§ **Problem**
Rewrite the text of the items below with "novembre 2025" swapped for "dicembre 2025" everywhere, keeping everything else unchanged and leaving out the pictures.
┄┄┄┄┄┄┄┄┄┄
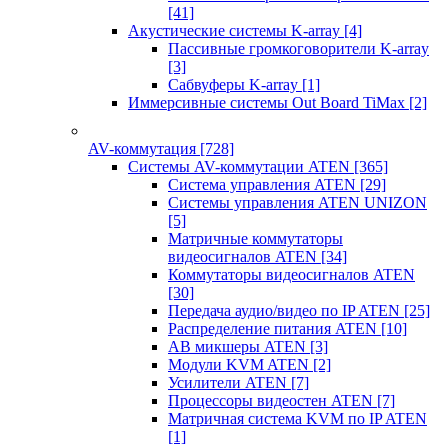
[41]
Акустические системы K-array
[4]
Пассивные громкоговорители K-array
[3]
Сабвуферы K-array
[1]
Иммерсивные системы Out Board TiMax
[2]
AV-коммутация
[728]
Системы AV-коммутации ATEN
[365]
Система управления ATEN
[29]
Системы управления ATEN UNIZON
[5]
Матричные коммутаторы
видеосигналов ATEN
[34]
Коммутаторы видеосигналов ATEN
[30]
Передача аудио/видео по IP ATEN
[25]
Распределение питания ATEN
[10]
АВ микшеры ATEN
[3]
Модули KVM ATEN
[2]
Усилители ATEN
[7]
Процессоры видеостен ATEN
[7]
Матричная система KVM по IP ATEN
[1]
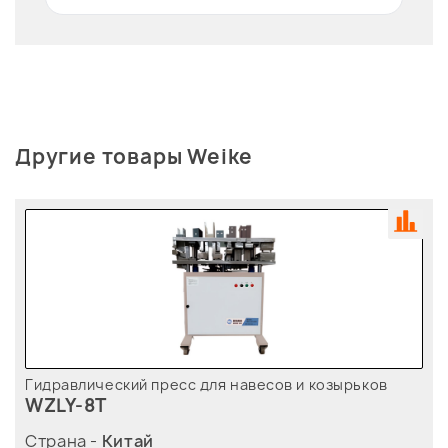
Другие товары Weike
Гидравлический пресс для навесов и козырьков
WZLY-8T
Страна -
Китай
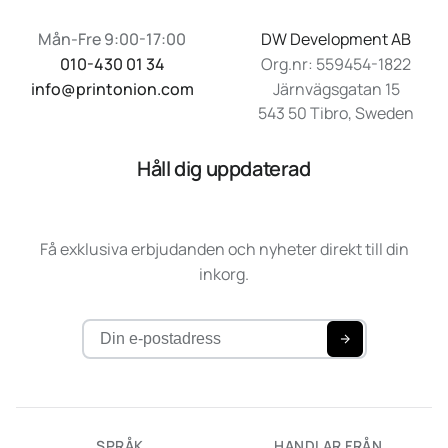
Mån-Fre 9:00-17:00
DW Development AB
010-430 01 34
Org.nr: 559454-1822
info@printonion.com
Järnvägsgatan 15
543 50 Tibro, Sweden
Håll dig uppdaterad
Få exklusiva erbjudanden och nyheter direkt till din
inkorg.
SPRÅK
HANDLAR FRÅN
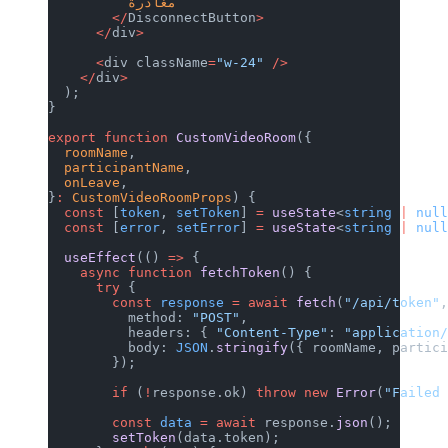
          مغادرة
        </
DisconnectButton
>
      </
div
>
      <
div className
=
"w-24"
 />
    </
div
>
  );
}
export
 function
 CustomVideoRoom
({
  roomName
,
  participantName
,
  onLeave
,
}
:
 CustomVideoRoomProps
) {
  const
 [
token
, 
setToken
] 
=
 useState
<
string
 |
 nul
  const
 [
error
, 
setError
] 
=
 useState
<
string
 |
 nul
  useEffect
(() 
=>
 {
    async
 function
 fetchToken
() {
      try
 {
        const
 response
 =
 await
 fetch
(
"/api/token"
          method: 
"POST"
,
          headers: { 
"Content-Type"
: 
"application
          body: 
JSON
.
stringify
({ roomName, partic
        });
        if
 (
!
response.ok) 
throw
 new
 Error
(
"Failed
        const
 data
 =
 await
 response.
json
();
        setToken
(data.token);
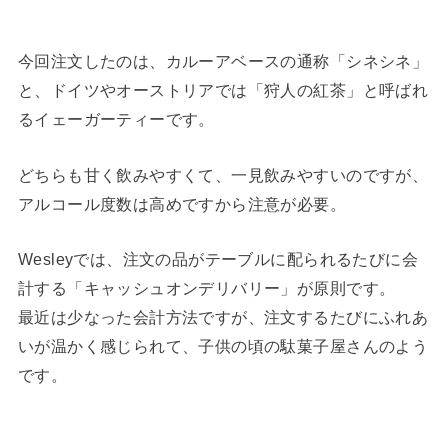
今回注文したのは、カルーアベースの通称「シネシネ」
と、ドイツやオーストリアでは「狩人の紅茶」と呼ばれ
るイェーガーティーです。
どちらも甘く飲みやすくて、一見飲みやすいのですが、
アルコール度数は高めですから注意が必要。
Wesleyでは、注文の品がテーブルに配られるたびに会
計する「キャッシュオンデリバリー」が原則です。
最近は少なった会計方法ですが、注文するたびにふれあ
いが温かく感じられて、子供の頃の駄菓子屋さんのよう
です。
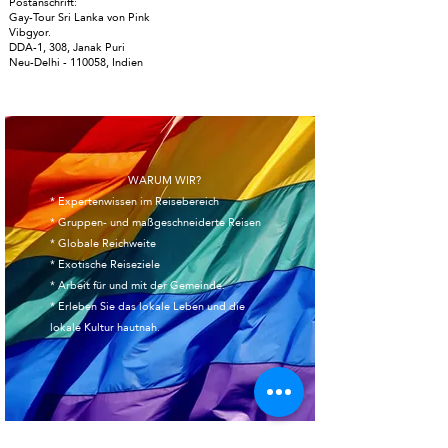
Postanschrift:
Gay-Tour Sri Lanka von Pink
Vibgyor.
DDA-1, 308, Janak Puri
Neu-Delhi - 110058, Indien
​ WARUM WIR?
* Expertenwissen im Reisebereich
* Gruppen- und maßgeschneiderte Reisen
* Globale Reichweite
* Exotische Reiseziele
* Arbeit für und mit der Gemeinde.
* Erleben Sie das lokale Leben und die
lokale Kultur hautnah.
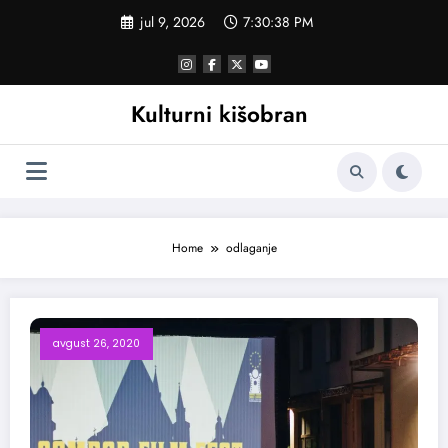
Skoči
jul 9, 2026
7:30:39 PM
na
sadržaj
Kulturni kišobran
Home
odlaganje
avgust 26, 2020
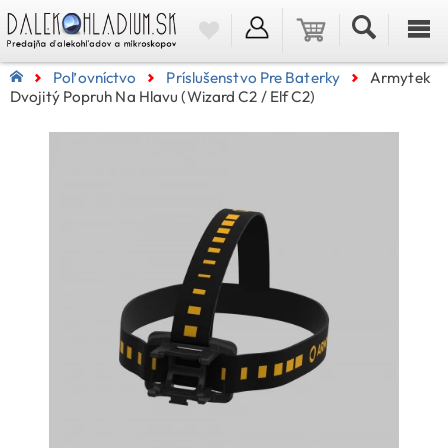
Poľovníctvo
Príslušenstvo Pre Baterky
Armytek
Dvojitý Popruh Na Hlavu (Wizard C2 / Elf C2)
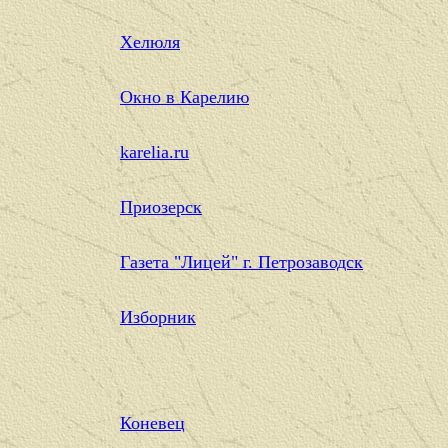
Хелюля
Окно в Карелию
karelia.ru
Приозерск
Газета "Лицей" г. Петрозаводск
Изборник
Коневец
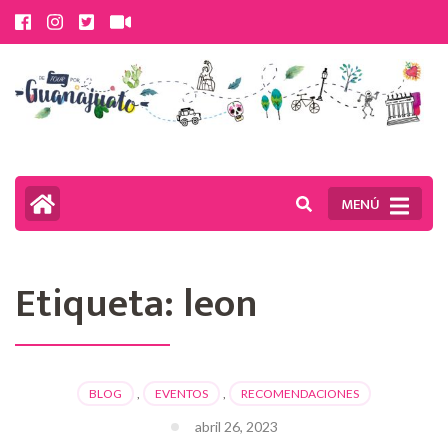
Saltar
al
contenido
(presiona
la
tecla
MENÚ
Intro)
Etiqueta:
leon
BLOG
,
EVENTOS
,
RECOMENDACIONES
abril 26, 2023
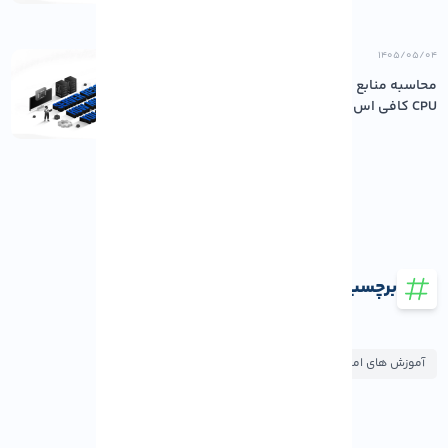
۱۴۰۵/۰۵/۰۴
محاسبه منابع مورد نیاز سرور: چقدر رم و
CPU کافی اس...
برچسب ها
آموزش های امنیت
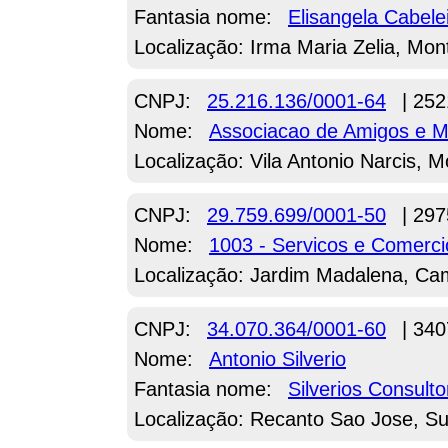
Fantasia nome:
Elisangela Cabelei
Localização: Irma Maria Zelia, Mo
CNPJ:
25.216.136/0001-64
| 252
Nome:
Associacao de Amigos e Mo
Localização: Vila Antonio Narcis, 
CNPJ:
29.759.699/0001-50
| 297
Nome:
1003 - Servicos e Comerci
Localização: Jardim Madalena, Ca
CNPJ:
34.070.364/0001-60
| 340
Nome:
Antonio Silverio
Fantasia nome:
Silverios Consulto
Localização: Recanto Sao Jose, S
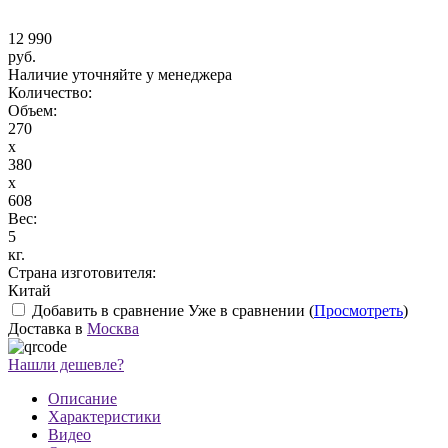
12 990
руб.
Наличие уточняйте у менеджера
Количество:
Объем:
270
x
380
x
608
Вес:
5
кг.
Страна изготовителя:
Китай
Добавить в сравнение
Уже в сравнении (
Просмотреть
)
Доставка в
Москва
Нашли дешевле?
Описание
Характеристики
Видео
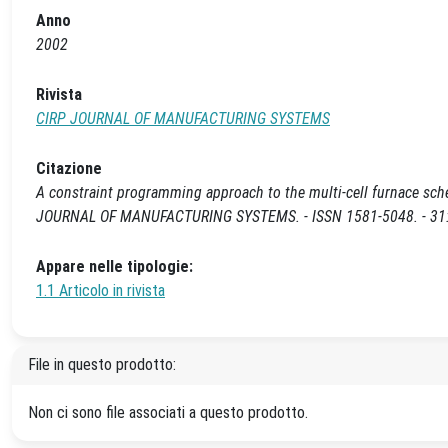
Anno
2002
Rivista
CIRP JOURNAL OF MANUFACTURING SYSTEMS
Citazione
A constraint programming approach to the multi-cell furnace sched
JOURNAL OF MANUFACTURING SYSTEMS. - ISSN 1581-5048. - 31:(
Appare nelle tipologie:
1.1 Articolo in rivista
File in questo prodotto:
Non ci sono file associati a questo prodotto.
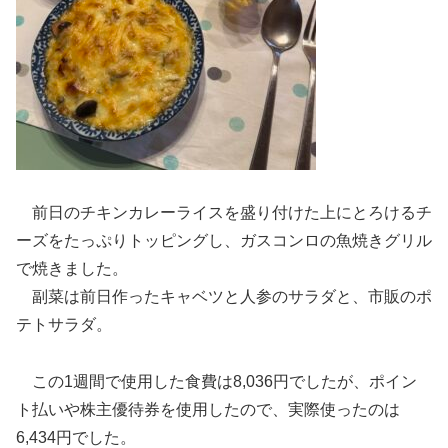
前日のチキンカレーライスを盛り付けた上にとろけるチ
ーズをたっぷりトッピングし、ガスコンロの魚焼きグリル
で焼きました。
副菜は前日作ったキャベツと人参のサラダと、市販のポ
テトサラダ。
この1週間で使用した食費は8,036円でしたが、ポイン
ト払いや株主優待券を使用したので、実際使ったのは
6,434円でした。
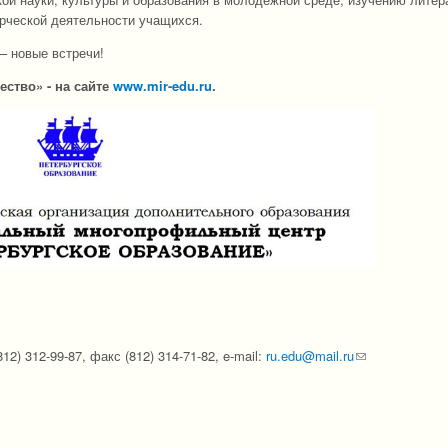
орческой деятельности учащихся.
– новые встречи!
ество» - на сайте
www.mir-edu.ru
.
12) 312-99-87, факс (812) 314-71-82, e-mail:
ru.edu@mail.ru
(link sends e-ma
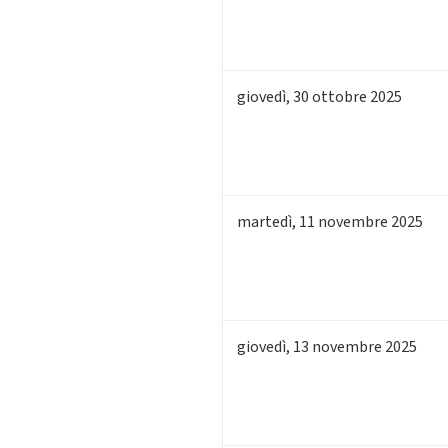
giovedì
,
30
ottobre 2025
martedì
,
11
novembre 2025
giovedì
,
13
novembre 2025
┄┄┄┄┄┄┄┄┄┄
§ **Result**
[41]
Акустические системы K-array
[4]
Пассивные громкоговорители K-array
[3]
Сабвуферы K-array
[1]
Иммерсивные системы Out Board TiMax
[2]
AV-коммутация
[728]
Системы AV-коммутации ATEN
[365]
Система управления ATEN
[29]
Системы управления ATEN UNIZON
[5]
Матричные коммутаторы
видеосигналов ATEN
[34]
Коммутаторы видеосигналов ATEN
[30]
Передача аудио/видео по IP ATEN
[25]
Распределение питания ATEN
[10]
АВ микшеры ATEN
[3]
Модули KVM ATEN
[2]
Усилители ATEN
[7]
Процессоры видеостен ATEN
[7]
Матричная система KVM по IP ATEN
[1]
Другие товары Weike
Гидравлический пресс для навесов и козырьков
WZLY-8T
Страна -
Китай
Mån-Fre 9:00-17:00
DW Development AB
010-430 01 34
Org.nr: 559454-1822
info@printonion.com
Järnvägsgatan 15
543 50 Tibro, Sweden
Håll dig uppdaterad
Få exklusiva erbjudanden och nyheter direkt till din
inkorg.
SPRÅK
HANDLAR FRÅN
          مغادرة
        </
DisconnectButton
>
      </
div
>
      <
div className
=
"w-24"
 />
    </
div
>
  );
}
export
 function
 CustomVideoRoom
({
  roomName
,
  participantName
,
  onLeave
,
}
:
 CustomVideoRoomProps
) {
  const
 [
token
, 
setToken
] 
=
 useState
<
string
 |
 nul
  const
 [
error
, 
setError
] 
=
 useState
<
string
 |
 nul
  useEffect
(() 
=>
 {
    async
 function
 fetchToken
() {
      try
 {
        const
 response
 =
 await
 fetch
(
"/api/token"
          method: 
"POST"
,
          headers: { 
"Content-Type"
: 
"application
          body: 
JSON
.
stringify
({ roomName, partic
        });
        if
 (
!
response.ok) 
throw
 new
 Error
(
"Failed
        const
 data
 =
 await
 response.
json
();
        setToken
(data.token);
今回注文したのは、カルーアベースの通称「シネシネ」
と、ドイツやオーストリアでは「狩人の紅茶」と呼ばれ
るイェーガーティーです。
どちらも甘く飲みやすくて、一見飲みやすいのですが、
アルコール度数は高めですから注意が必要。
Wesleyでは、注文の品がテーブルに配られるたびに会
計する「キャッシュオンデリバリー」が原則です。
最近は少なった会計方法ですが、注文するたびにふれあ
いが温かく感じられて、子供の頃の駄菓子屋さんのよう
です。
Postanschrift:
Gay-Tour Sri Lanka von Pink
Vibgyor.
DDA-1, 308, Janak Puri
Neu-Delhi - 110058, Indien
​ WARUM WIR?
* Expertenwissen im Reisebereich
* Gruppen- und maßgeschneiderte Reisen
* Globale Reichweite
* Exotische Reiseziele
* Arbeit für und mit der Gemeinde.
* Erleben Sie das lokale Leben und die
lokale Kultur hautnah.
Skoči
jul 9, 2026
7:30:39 PM
na
sadržaj
Kulturni kišobran
Home
odlaganje
avgust 26, 2020
Poľovníctvo
Príslušenstvo Pre Baterky
Armytek
Dvojitý Popruh Na Hlavu (Wizard C2 / Elf C2)
Хелюля
Окно в Карелию
karelia.ru
Приозерск
Газета "Лицей" г. Петрозаводск
Изборник
Коневец
Saltar
al
contenido
(presiona
la
tecla
MENÚ
Intro)
Etiqueta:
leon
BLOG
,
EVENTOS
,
RECOMENDACIONES
abril 26, 2023
۱۴۰۵/۰۵/۰۴
محاسبه منابع مورد نیاز سرور: چقدر رم و
CPU کافی اس...
برچسب ها
آموزش های امنیت
Fantasia nome:
Elisangela Cabelei
Localização: Irma Maria Zelia, Mo
CNPJ:
25.216.136/0001-64
| 252
Nome:
Associacao de Amigos e Mo
Localização: Vila Antonio Narcis, 
CNPJ:
29.759.699/0001-50
| 297
Nome:
1003 - Servicos e Comerci
Localização: Jardim Madalena, Ca
CNPJ:
34.070.364/0001-60
| 340
Nome:
Antonio Silverio
Fantasia nome:
Silverios Consulto
Localização: Recanto Sao Jose, S
12 990
руб.
Наличие уточняйте у менеджера
Количество:
Объем:
270
x
380
x
608
Вес:
5
кг.
Страна изготовителя:
Китай
Добавить в сравнение
Уже в сравнении (
Просмотреть
)
Доставка в
Москва
Нашли дешевле?
Описание
Характеристики
Видео
Anno
2002
Rivista
CIRP JOURNAL OF MANUFACTURING SYSTEMS
Citazione
A constraint programming approach to the multi-cell furnace sched
JOURNAL OF MANUFACTURING SYSTEMS. - ISSN 1581-5048. - 31:(
Appare nelle tipologie:
1.1 Articolo in rivista
File in questo prodotto:
Non ci sono file associati a questo prodotto.
前日のチキンカレーライスを盛り付けた上にとろけるチ
ーズをたっぷりトッピングし、ガスコンロの魚焼きグリル
で焼きました。
副菜は前日作ったキャベツと人参のサラダと、市販のポ
テトサラダ。
この1週間で使用した食費は8,036円でしたが、ポイン
ト払いや株主優待券を使用したので、実際使ったのは
6,434円でした。
орческой деятельности учащихся.
– новые встречи!
ество» - на сайте
www.mir-edu.ru
.
12) 312-99-87, факс (812) 314-71-82, e-mail:
ru.edu@mail.ru
(link sends e-ma
giovedì
,
30
ottobre 2025
martedì
,
11
dicembre 2025
giovedì
,
13
dicembre 2025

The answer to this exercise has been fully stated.